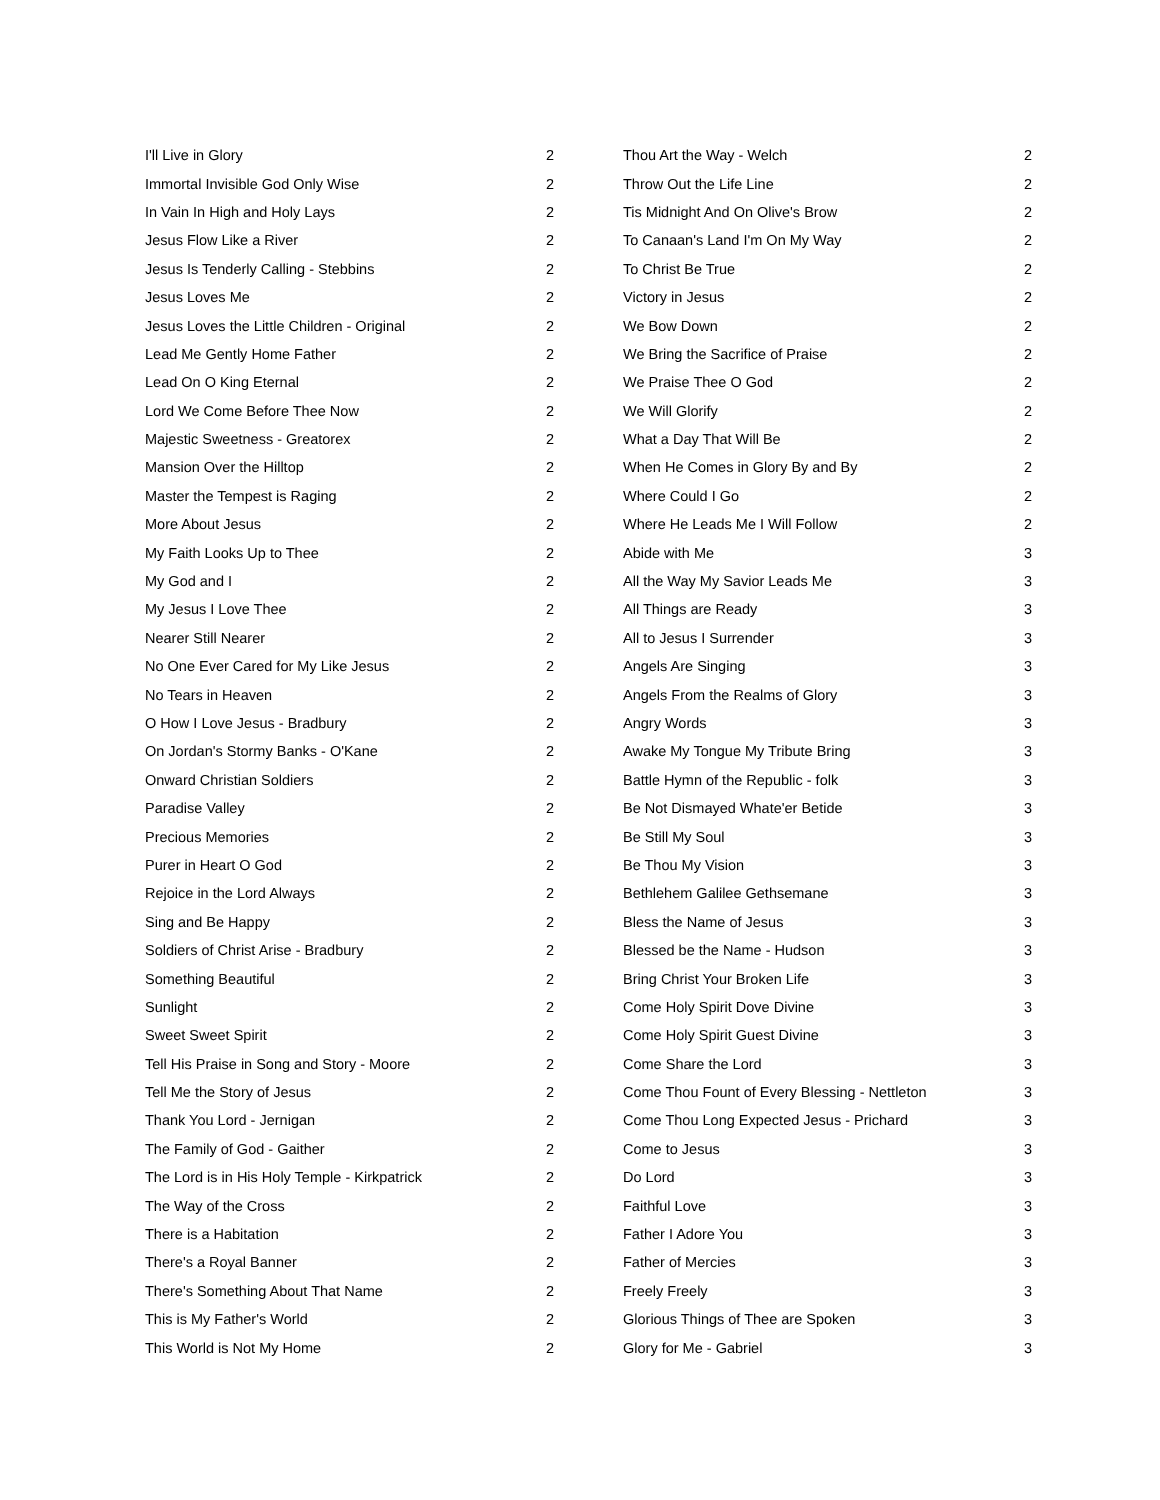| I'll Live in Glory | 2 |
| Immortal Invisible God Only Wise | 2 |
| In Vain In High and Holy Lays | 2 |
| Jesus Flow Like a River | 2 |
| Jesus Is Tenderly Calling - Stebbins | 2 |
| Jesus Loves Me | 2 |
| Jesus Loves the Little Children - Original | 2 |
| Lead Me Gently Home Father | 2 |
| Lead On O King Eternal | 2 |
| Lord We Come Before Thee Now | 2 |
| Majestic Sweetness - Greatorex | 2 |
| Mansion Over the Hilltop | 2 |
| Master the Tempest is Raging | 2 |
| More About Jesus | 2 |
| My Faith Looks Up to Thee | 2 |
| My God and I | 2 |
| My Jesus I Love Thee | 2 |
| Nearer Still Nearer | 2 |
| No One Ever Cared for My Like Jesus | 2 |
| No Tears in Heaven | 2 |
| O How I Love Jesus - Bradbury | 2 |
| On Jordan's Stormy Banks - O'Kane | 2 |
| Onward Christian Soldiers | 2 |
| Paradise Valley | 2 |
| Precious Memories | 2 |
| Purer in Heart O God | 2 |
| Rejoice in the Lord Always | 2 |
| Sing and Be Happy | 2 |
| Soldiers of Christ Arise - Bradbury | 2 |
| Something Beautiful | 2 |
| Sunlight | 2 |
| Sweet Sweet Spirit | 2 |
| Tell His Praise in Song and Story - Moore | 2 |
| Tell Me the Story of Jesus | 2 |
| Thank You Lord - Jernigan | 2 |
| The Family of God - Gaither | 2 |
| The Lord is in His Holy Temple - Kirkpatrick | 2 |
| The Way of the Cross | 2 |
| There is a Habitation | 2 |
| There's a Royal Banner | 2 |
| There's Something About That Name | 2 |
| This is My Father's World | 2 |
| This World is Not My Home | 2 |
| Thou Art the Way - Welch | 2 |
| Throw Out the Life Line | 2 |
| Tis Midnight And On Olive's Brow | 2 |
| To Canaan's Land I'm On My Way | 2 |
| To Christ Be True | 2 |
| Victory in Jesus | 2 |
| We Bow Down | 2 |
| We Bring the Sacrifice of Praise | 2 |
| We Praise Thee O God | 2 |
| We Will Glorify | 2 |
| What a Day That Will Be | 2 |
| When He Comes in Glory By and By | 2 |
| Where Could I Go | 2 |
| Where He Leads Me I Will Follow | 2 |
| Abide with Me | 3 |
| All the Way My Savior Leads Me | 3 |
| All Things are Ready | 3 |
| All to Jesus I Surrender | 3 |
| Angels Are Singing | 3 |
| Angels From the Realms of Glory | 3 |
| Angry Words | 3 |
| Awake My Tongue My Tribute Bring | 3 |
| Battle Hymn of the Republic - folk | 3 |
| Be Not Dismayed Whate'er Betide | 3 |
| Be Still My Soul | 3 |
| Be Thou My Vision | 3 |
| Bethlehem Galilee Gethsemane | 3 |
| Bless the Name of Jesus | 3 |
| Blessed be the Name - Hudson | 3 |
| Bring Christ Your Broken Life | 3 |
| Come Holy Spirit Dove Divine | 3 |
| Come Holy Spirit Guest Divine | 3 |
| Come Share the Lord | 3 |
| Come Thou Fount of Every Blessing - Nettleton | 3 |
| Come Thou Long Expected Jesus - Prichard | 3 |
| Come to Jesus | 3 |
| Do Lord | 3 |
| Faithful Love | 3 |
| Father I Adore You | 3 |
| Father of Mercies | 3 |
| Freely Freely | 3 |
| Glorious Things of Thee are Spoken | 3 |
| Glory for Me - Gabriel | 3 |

What to produce - Restate each record from above word for word, excluding any picture it holds.

Solution to this problem -
| I'll Live in Glory | 2 |
| Immortal Invisible God Only Wise | 2 |
| In Vain In High and Holy Lays | 2 |
| Jesus Flow Like a River | 2 |
| Jesus Is Tenderly Calling - Stebbins | 2 |
| Jesus Loves Me | 2 |
| Jesus Loves the Little Children - Original | 2 |
| Lead Me Gently Home Father | 2 |
| Lead On O King Eternal | 2 |
| Lord We Come Before Thee Now | 2 |
| Majestic Sweetness - Greatorex | 2 |
| Mansion Over the Hilltop | 2 |
| Master the Tempest is Raging | 2 |
| More About Jesus | 2 |
| My Faith Looks Up to Thee | 2 |
| My God and I | 2 |
| My Jesus I Love Thee | 2 |
| Nearer Still Nearer | 2 |
| No One Ever Cared for My Like Jesus | 2 |
| No Tears in Heaven | 2 |
| O How I Love Jesus - Bradbury | 2 |
| On Jordan's Stormy Banks - O'Kane | 2 |
| Onward Christian Soldiers | 2 |
| Paradise Valley | 2 |
| Precious Memories | 2 |
| Purer in Heart O God | 2 |
| Rejoice in the Lord Always | 2 |
| Sing and Be Happy | 2 |
| Soldiers of Christ Arise - Bradbury | 2 |
| Something Beautiful | 2 |
| Sunlight | 2 |
| Sweet Sweet Spirit | 2 |
| Tell His Praise in Song and Story - Moore | 2 |
| Tell Me the Story of Jesus | 2 |
| Thank You Lord - Jernigan | 2 |
| The Family of God - Gaither | 2 |
| The Lord is in His Holy Temple - Kirkpatrick | 2 |
| The Way of the Cross | 2 |
| There is a Habitation | 2 |
| There's a Royal Banner | 2 |
| There's Something About That Name | 2 |
| This is My Father's World | 2 |
| This World is Not My Home | 2 |
| Thou Art the Way - Welch | 2 |
| Throw Out the Life Line | 2 |
| Tis Midnight And On Olive's Brow | 2 |
| To Canaan's Land I'm On My Way | 2 |
| To Christ Be True | 2 |
| Victory in Jesus | 2 |
| We Bow Down | 2 |
| We Bring the Sacrifice of Praise | 2 |
| We Praise Thee O God | 2 |
| We Will Glorify | 2 |
| What a Day That Will Be | 2 |
| When He Comes in Glory By and By | 2 |
| Where Could I Go | 2 |
| Where He Leads Me I Will Follow | 2 |
| Abide with Me | 3 |
| All the Way My Savior Leads Me | 3 |
| All Things are Ready | 3 |
| All to Jesus I Surrender | 3 |
| Angels Are Singing | 3 |
| Angels From the Realms of Glory | 3 |
| Angry Words | 3 |
| Awake My Tongue My Tribute Bring | 3 |
| Battle Hymn of the Republic - folk | 3 |
| Be Not Dismayed Whate'er Betide | 3 |
| Be Still My Soul | 3 |
| Be Thou My Vision | 3 |
| Bethlehem Galilee Gethsemane | 3 |
| Bless the Name of Jesus | 3 |
| Blessed be the Name - Hudson | 3 |
| Bring Christ Your Broken Life | 3 |
| Come Holy Spirit Dove Divine | 3 |
| Come Holy Spirit Guest Divine | 3 |
| Come Share the Lord | 3 |
| Come Thou Fount of Every Blessing - Nettleton | 3 |
| Come Thou Long Expected Jesus - Prichard | 3 |
| Come to Jesus | 3 |
| Do Lord | 3 |
| Faithful Love | 3 |
| Father I Adore You | 3 |
| Father of Mercies | 3 |
| Freely Freely | 3 |
| Glorious Things of Thee are Spoken | 3 |
| Glory for Me - Gabriel | 3 |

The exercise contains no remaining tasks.